ENVIRONMENTAL health officers are objecting to a two-day music festival in Godmanchester in July for fear that the organisers will be unable to control the noise.

Ben Worsam, of Cambridge Street, Godmanchester has applied for a licence for the event in a field off Berry Lane on July 14 and 15 for an audience of up to 500 people to listen to live and recorded music between 11am on the Saturday and 6pm on the Sunday.

He has applied to sell alcohol between midday on the Saturday and 1am on the Sunday, and again between noon and 5pm on the Sunday.

He plans a variety of music, including hip-hop, rhythm and blues, soul and dance from a number of stages.

Huntingdonshire District Council’s environmental health officers have objected on the grounds that they do not believe noise requirements can be met.

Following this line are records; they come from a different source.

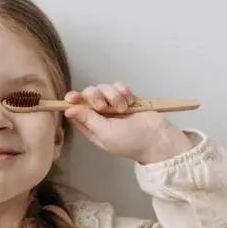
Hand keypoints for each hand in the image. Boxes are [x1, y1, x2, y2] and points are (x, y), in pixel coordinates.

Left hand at [63, 82, 194, 163]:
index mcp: (91, 126)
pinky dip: (123, 91)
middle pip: (88, 95)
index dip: (72, 101)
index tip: (72, 97)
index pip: (75, 109)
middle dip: (95, 97)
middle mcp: (100, 115)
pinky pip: (118, 86)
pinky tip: (130, 102)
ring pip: (103, 88)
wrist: (158, 137)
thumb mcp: (105, 133)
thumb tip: (68, 109)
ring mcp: (113, 105)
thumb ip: (87, 119)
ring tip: (123, 108)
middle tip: (104, 106)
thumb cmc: (131, 142)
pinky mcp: (126, 98)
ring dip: (113, 96)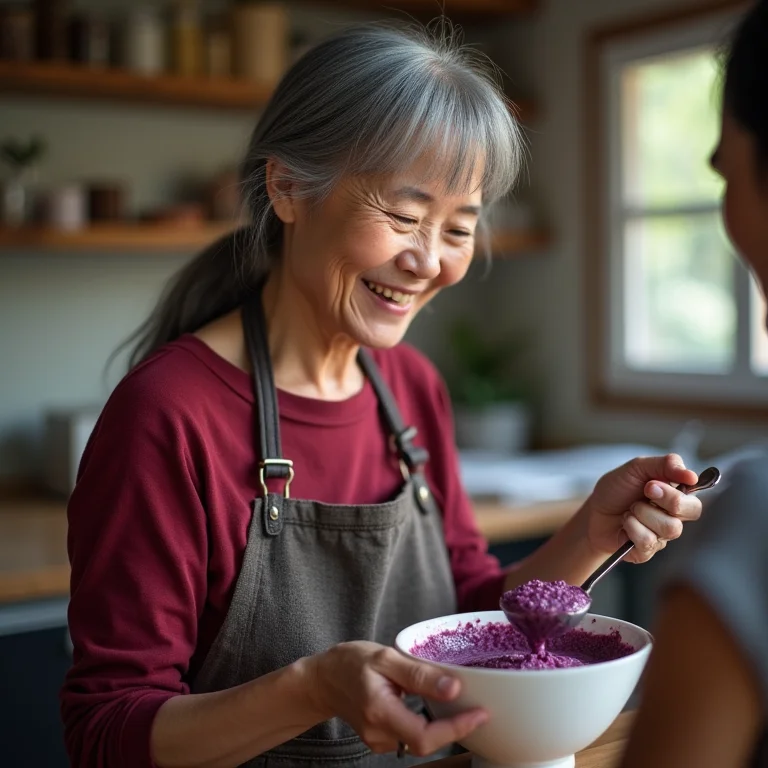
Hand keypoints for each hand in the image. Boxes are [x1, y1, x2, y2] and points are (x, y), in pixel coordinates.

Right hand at [308, 641, 487, 756]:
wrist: (323, 679)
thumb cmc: (350, 662)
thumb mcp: (385, 656)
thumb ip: (418, 673)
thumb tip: (453, 688)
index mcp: (379, 710)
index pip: (424, 735)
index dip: (456, 729)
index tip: (480, 715)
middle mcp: (379, 732)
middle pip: (426, 743)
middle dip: (455, 729)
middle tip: (478, 709)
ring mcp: (379, 740)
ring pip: (420, 741)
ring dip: (441, 726)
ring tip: (458, 704)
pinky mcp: (381, 739)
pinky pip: (411, 736)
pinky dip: (427, 724)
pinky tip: (431, 705)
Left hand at [584, 453, 701, 563]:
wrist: (593, 510)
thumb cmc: (617, 489)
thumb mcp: (637, 468)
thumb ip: (665, 464)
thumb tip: (692, 475)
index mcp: (675, 497)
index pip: (694, 500)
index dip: (676, 492)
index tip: (651, 484)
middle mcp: (673, 517)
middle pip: (691, 513)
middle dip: (666, 500)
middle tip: (643, 493)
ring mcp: (661, 536)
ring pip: (670, 528)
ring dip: (643, 513)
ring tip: (630, 509)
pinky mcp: (647, 550)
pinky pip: (649, 541)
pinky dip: (632, 527)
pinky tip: (625, 522)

Between 9am and 11pm music noise should not exceed 65dB(A) over a 15-minute period at a distance of one metre from noise-sensitive premises, particularly people’s homes. For events that continue beyond 11pm the music noise should not be audible inside people’s homes even with windows open for normal ventilation.

Mr Worsam has told the council that he plans to turn down the music volume late at night and point loudspeakers towards the railway line, but HDC’s neighbourhoods intervention team leader, Richard Hollingsworth, says: “The plans put forward by Mr Worsam do not give confidence that the event can maintain a reasonable level of music to entertain the audience and not cause disturbance at nearby residences.”

Because of that objection on public nuisance grounds, the licence application will be determined next Wednesday by councillors at HDC’s licensing sub-committee.

Mr Worsam told The Hunts Post that the festival was planned as a party to celebrate The Queen’s Diamond Jubilee and the forthcoming Olympics. He planned to give part of the proceeds to the Baptist Church next to his family barbecue business.

He said he was discussing details of the event with the owners of the caravan park in Bromholme Lane, Brampton, about 500 metres from the proposed festival site, which he believed were the premises council officers were concerned about.

He added that volume controls for the music would be in locked cabinets where unauthorised people could not change them.

He would not be trying to book the live music until the licence had been granted.